Uncanny X-Men #9 annotations
As always, this post contains spoilers, and page numbers go by the digital edition.
UNCANNY X-MEN vol 6 #9
“Off the Leash”
Writer: Gail Simone
Artist: Andrei Bressan
Colour artist: Matthew Wilson
Letterer: Clayton Cowles
Editor: Tom Brevoort
THE X-MEN:
Rogue. She’s willing to lead the team but wants “everybody” to have a say in decisions – which in practice seems to mean just the established team and not the Outliers. She assigns each of the veterans to mentor one of the kids. Wolverine endorses this decision and calls her a “pretty fine leader”, though she seems genuinely unsure whether he’s being backhanded by comparing her to Professor X and Cyclops. (This seems like paranoia on her part, since there’s no obvious reason for him to be sarcastic.)
Gambit. He’s annoyed that Nightcrawler didn’t buy the beer he asked for in issue #6. Other than that, he doesn’t have much to do in this issue.
Wolverine. He’s sure that each of the Outliers is hiding something – that’s fairly obvious in the case of Ransom and Calico but less so with Jitter and Deathdream. As in issue #2, he doesn’t trust them, but he now thinks the bigger problem is that they don’t “trust themselves”. He approves of Rogue’s mentoring scheme and volunteers to take responsiblity for Ransom. Logan seems to identify to some extent with Ransom as a triggerhappy loner. He apologises for being less than welcoming to the newcomers, and gives Ransom some praise as a lyncphpin of his group. His instinct is to keep an eye on the Outliers when they’re sent to the mall, but Jubilee talks him out of it, with the predictable disastrous consequences.

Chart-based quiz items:
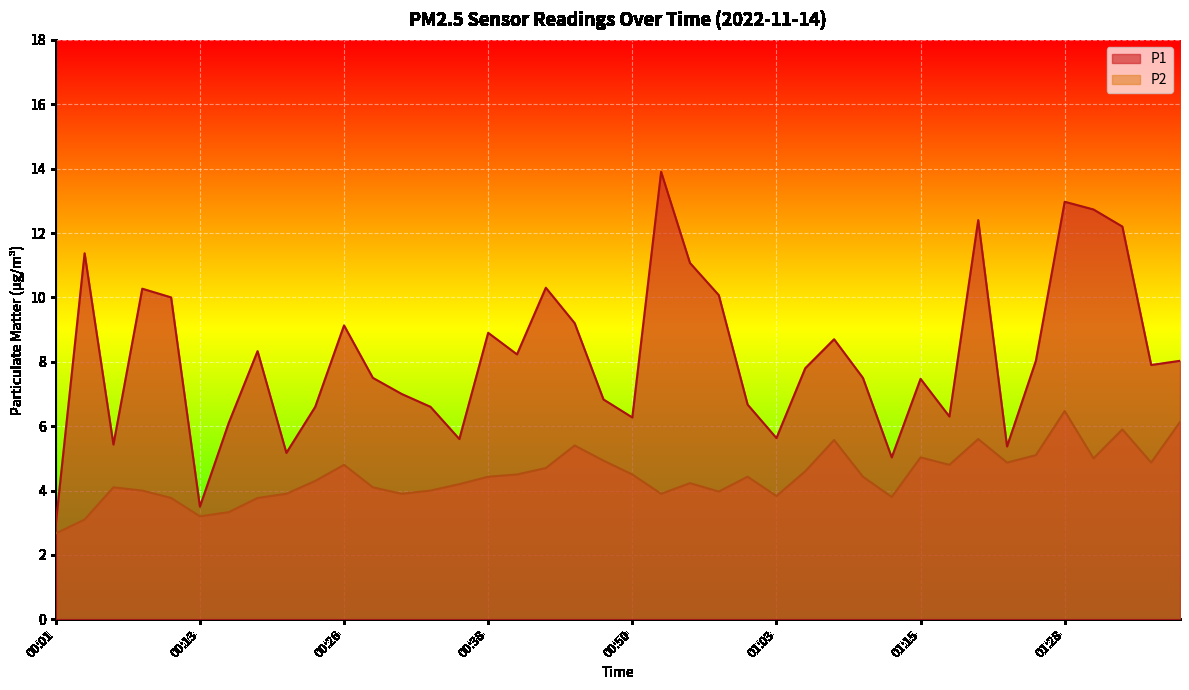

True or false: P1 and P2 intersect in this chart.

False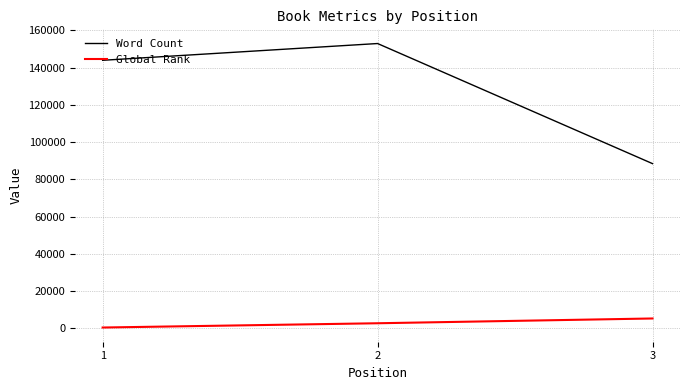

What is the lowest value of the Word Count series?

88500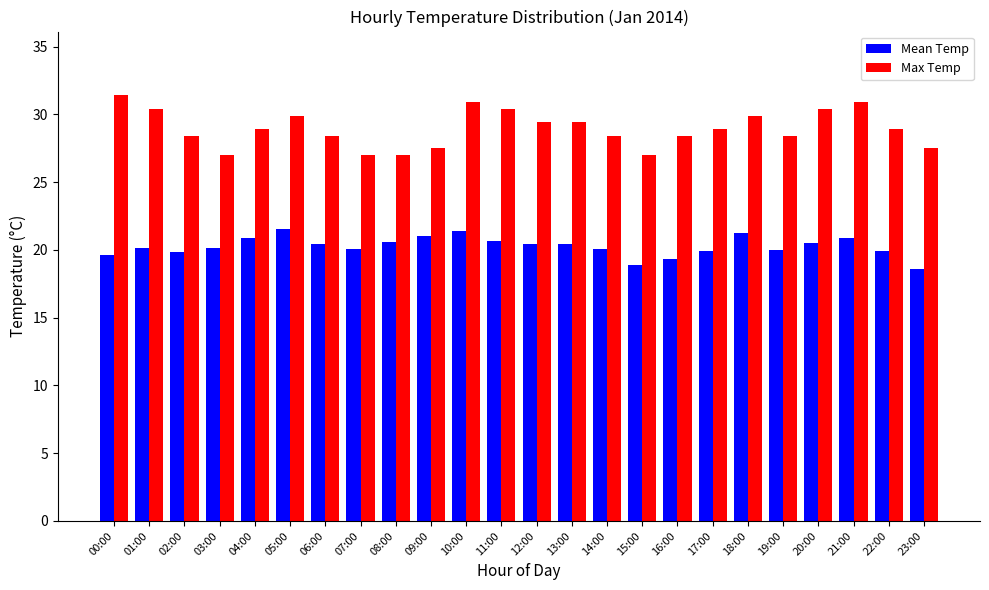

Does the chart contain any negative values?

No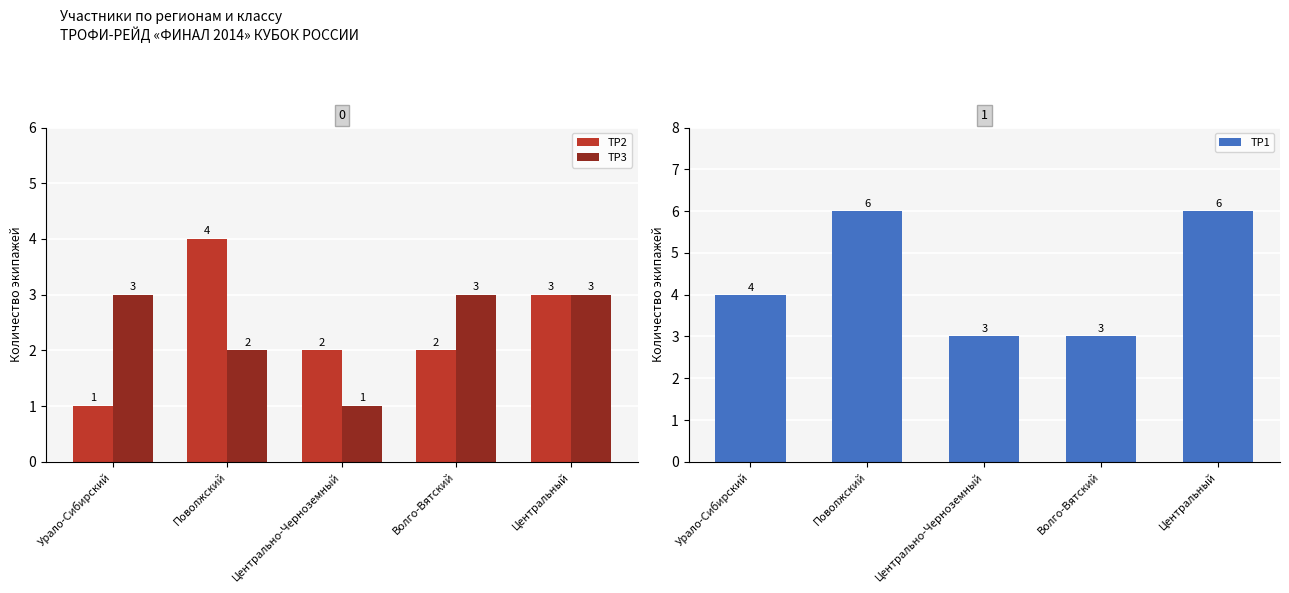

Rank the series by their maximum value, from highest to lowest.

ТР1, ТР2, ТР3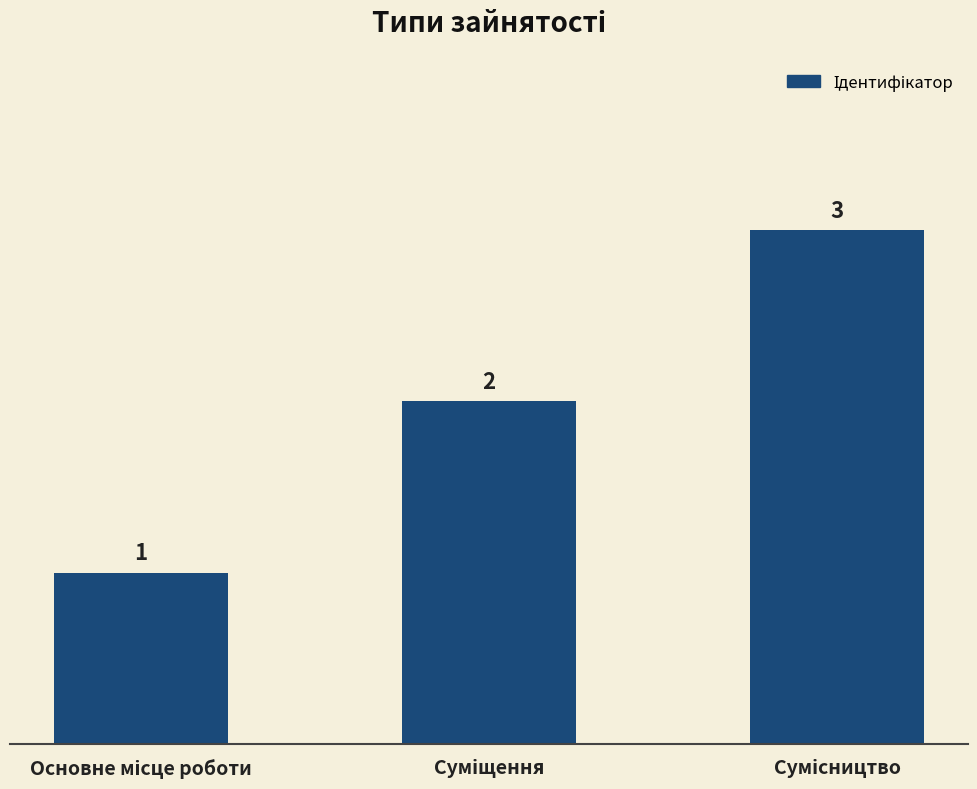

What is the value of the 3rd bar from the left?

3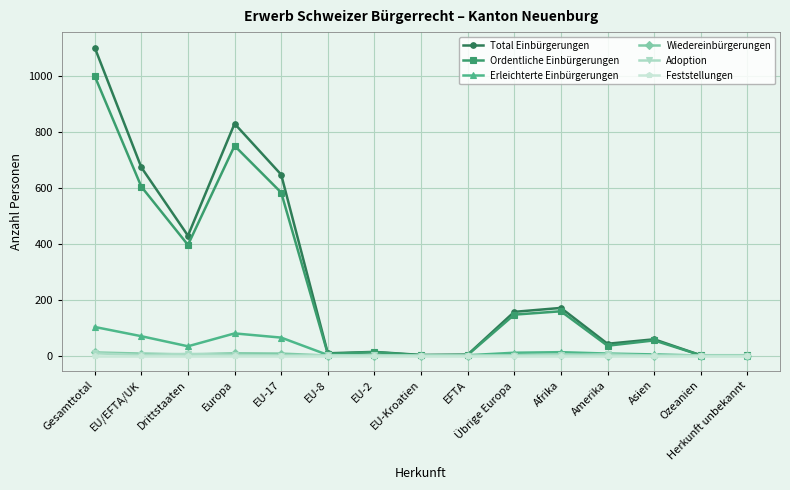

The value of Erleichterte Einbürgerungen at Europa is 79. True or false?

True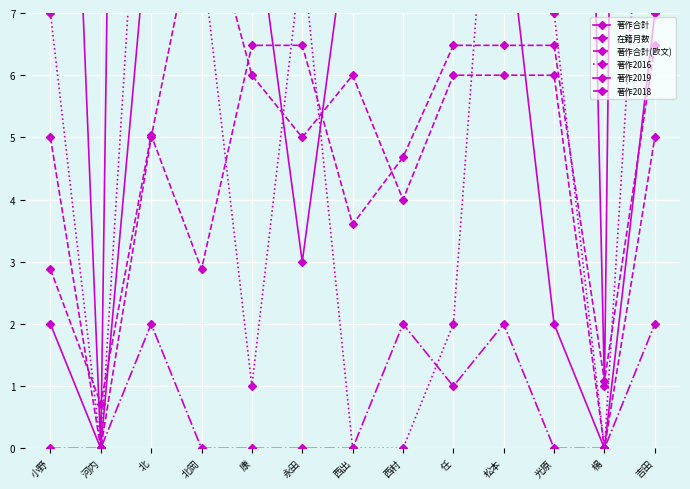

Rank the series by their maximum value, from highest to lowest.

著作合計, 著作2016, 著作2019, 著作2018, 在籍月数, 著作合計(欧文)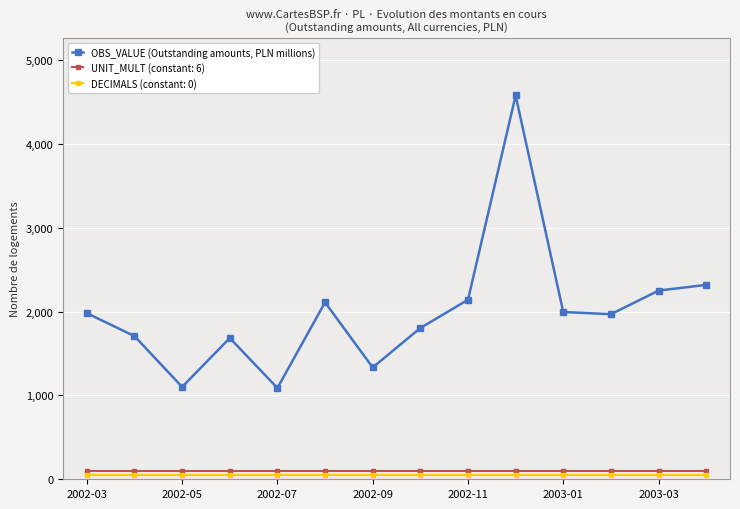

Which series has the largest range (max minus min)?

OBS_VALUE (Outstanding amounts, PLN millions)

TO-DO ITEM: Resume the Uncanny X-Men #9 annotations from the point where they stop. The rows have nothing to do with this.

SOLVED PROBLEM:
Jubilee. She’s slightly surprised to be assigned to mentor Deathdream, but Rogue argues that he needs some of her “sparkle”. (Jubilee’s also a former member of the undead, which seems at least vaguely relevant.) Jubilee does in fact make reasonable headway in bonding with him, and decides that the Outliers need to reconnect with their teenagerdom by hanging out at the mall like she used to. She seems to have in mind her normal life before she became a runaway and met the X-Men. Somehow, she has access to $1600 in cash to hand out to the Outliers as a mall budget (is this really going to attract less attention in 2025 than having someone tag along with a credit card?).
Nightcrawler. He argues with Gambit about beer. He can tell that Calico and Jitter should be left alone and steers Gambit away from them.
Ransom. He overhears the X-Men talking about how they don’t trust the Outliers, though he leaves before hearing the rest of the conversation. (Surely Wolverine senses him in the woods.) He immediately heads off to pack his bags and calls his cousin to pick him up, but Wolverine talks him into staying. This is all consistent with his explanation in issue #3 that he ran away from home at age 13 because it’s “better to belong to nothing than to belong where you aren’t wanted”. Apparently, being unwanted by the X-Men would be a dealbreaker for him even if the Outliers wanted him around.
The cousin, it turns out, is Sunspot, which he clearly hasn’t mentioned to the X-Men yet.
He seems unimpressed with his $400 shopping budget, saying that his shoes cost that. Again, he told us that he was from a rich family in issue #3, but if he’s been on the run since he was 13, how long has he had these shoes? For that matter, how does he have a mobile phone? The fact that he’s in touch with Sunspot might be significant here.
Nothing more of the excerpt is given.